Samuel Johnson put it well when he said
"With respect to original sin, the inquiry is not necessary; for whatever is the cause of human corruption, men are evidently and confessedly so corrupt that all the laws of heaven and earth are insufficient to restrain them from crimes"

What has all this got to do with a traditional approach, love of the EF Mass etc?

It is the second time he has made this comment so we need an explanation.

Fr Ray Blake said...

I think his reference to "new traditional communities" probably means non-charismatic communities like the Legionaries of Christ or even Opus Dei where there is a very strong emphasis on obedience to the will of the founder and the 'Rule", rather what we would call "traditional". I think these communities, which he would have come across regularly, and possibly clashed with, in S.America seem to prize a Pelagian obedience more than anything. Traddy Communities on the other hand seem to be quite anarchic, more concerned with getting the Mass and Sacraments to people than slavishly following the dictats of Fr General.

I suspect Trad Comms steered clear of Abp Bergoglio.

EuropeanCatholic said...

I think there is much to be thankful for with Pope Francis. I for one was encouraged and helped by his eloquent talks after the Via Crucis in Rome and Rio.

Nevertheless, I like many other Catholics have concerns.

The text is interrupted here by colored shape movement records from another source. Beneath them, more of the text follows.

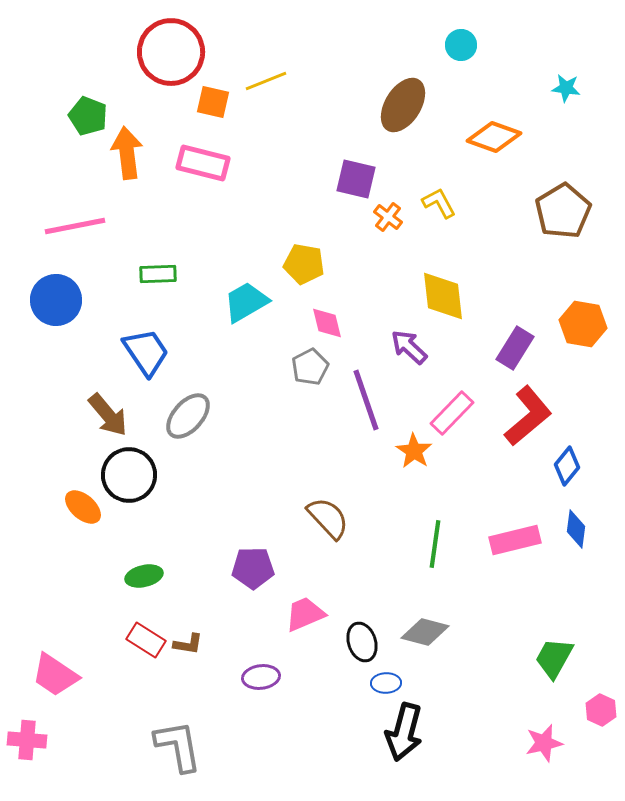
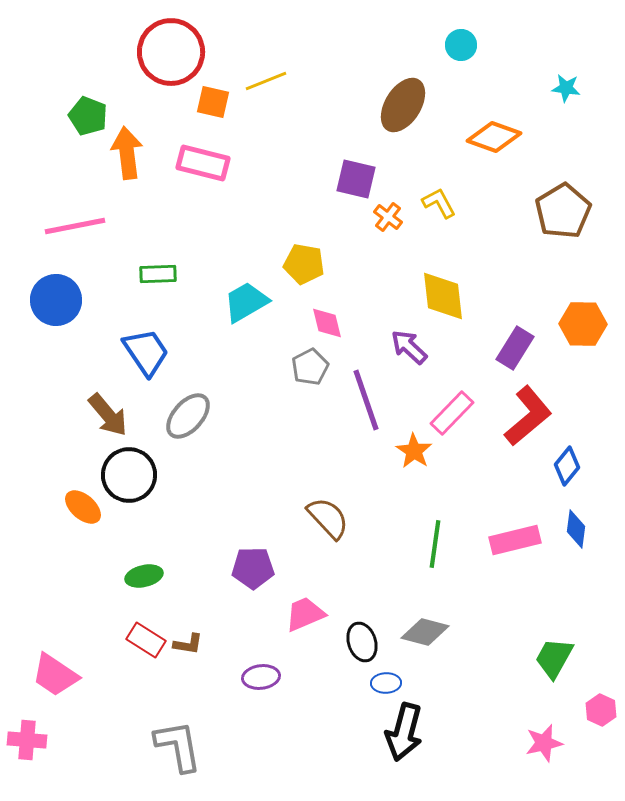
orange hexagon at (583, 324): rotated 9 degrees counterclockwise
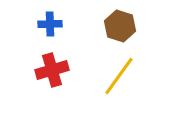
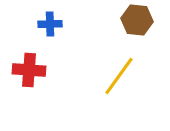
brown hexagon: moved 17 px right, 6 px up; rotated 12 degrees counterclockwise
red cross: moved 23 px left; rotated 20 degrees clockwise
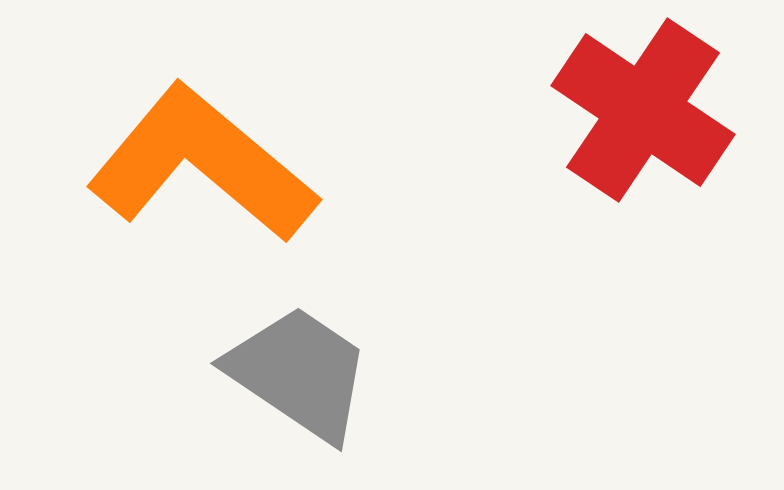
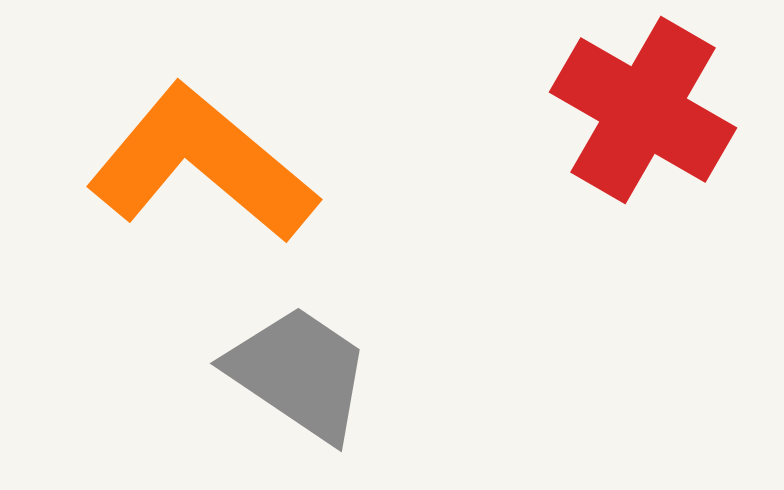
red cross: rotated 4 degrees counterclockwise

I watched Rome Reports on YouTube last night. Rome Reports reported on the Pope’s visit to St. Mary Major after he returned from Rio. That is wonderful of course that he should want to thank Our Lady. But it’s difficult to watch the Holy Father place both a beach ball and a brazillian football jersey beneath the painting of Our Lady. I mean, a beach ball??

Archbishop Chaput in a recent interview appeared to recognise that there is at least some disquiet about what has been happening since the Pope’s election.

Fr Ray Blake said...


Jeremiah Methuselah said...

Reverend Father,

Yes, certainly it is wrong to call Papa Bergoglio an “Ass!”, of course, most ill-advised. But do you not understand how so many people are utterly perplexed by his statements, which seem to be improvised sound bites ? His comportment is so different and doesn’t seem, from what I have been able to see on the Internet, in the same category of recent Popes. It’s utterly baffling, it is certainly not ordinary communication, but we must assume he knows what he is doing, even if we do not.

But, placing a beach ball on the (high?) altar of Santa Maria Maggiore, what on earth does this mean ? Nowhere have I been prepared for this type of thing. May I not be permitted to disapprove of this strange event, as I have seen no creditable explanation ?

Damask Rose said...

Victoria @ 5:37.

"And then preach liberation theology and New Age meditation from the pulpit!."


Sometimes I wish St Ignatius Loyola would just appear to the Black Pope and his majordomos at Jesuit "GCHQ" and er, well, "kick butt".

Some intercession from St Edmund Campion would be real good right now.

momangelica said...

With all due respect Fr. Ray,draw them to what? Dancing, prancing people on the altar? Dubious liturgy and words in hymns? Badly catechised members within the congregation? Pro-contraception, pro-abortion, Fr. Raymond Brown theology taught at 'group' meetings and RCIA? I won't even start on the RE taught at the schools or the various sex ed. And heaven help them if anyone 'was drawn into our deanery church where dissident married priest speaks out against the churches teachings? Sound Catholic's can barely stand the constant devaluing of the Holy Mass as it is. I think the 'Ship' has been hit and partially submerged at present. Souls are drawn to the Catholic Church but they do not remain it it as she presents herself at the moment- sadly.

Fr Ray Blake said...

I hope you are not my deanery, our married priests are very orthodox.

momangelica said...

Dear Fr. Ray,
If I was in your Deanery you would know it as I would be coming to your Masses. Unfortunately, I have to travel quite a bit for an Orthodox Mass but not as far as having to get to you.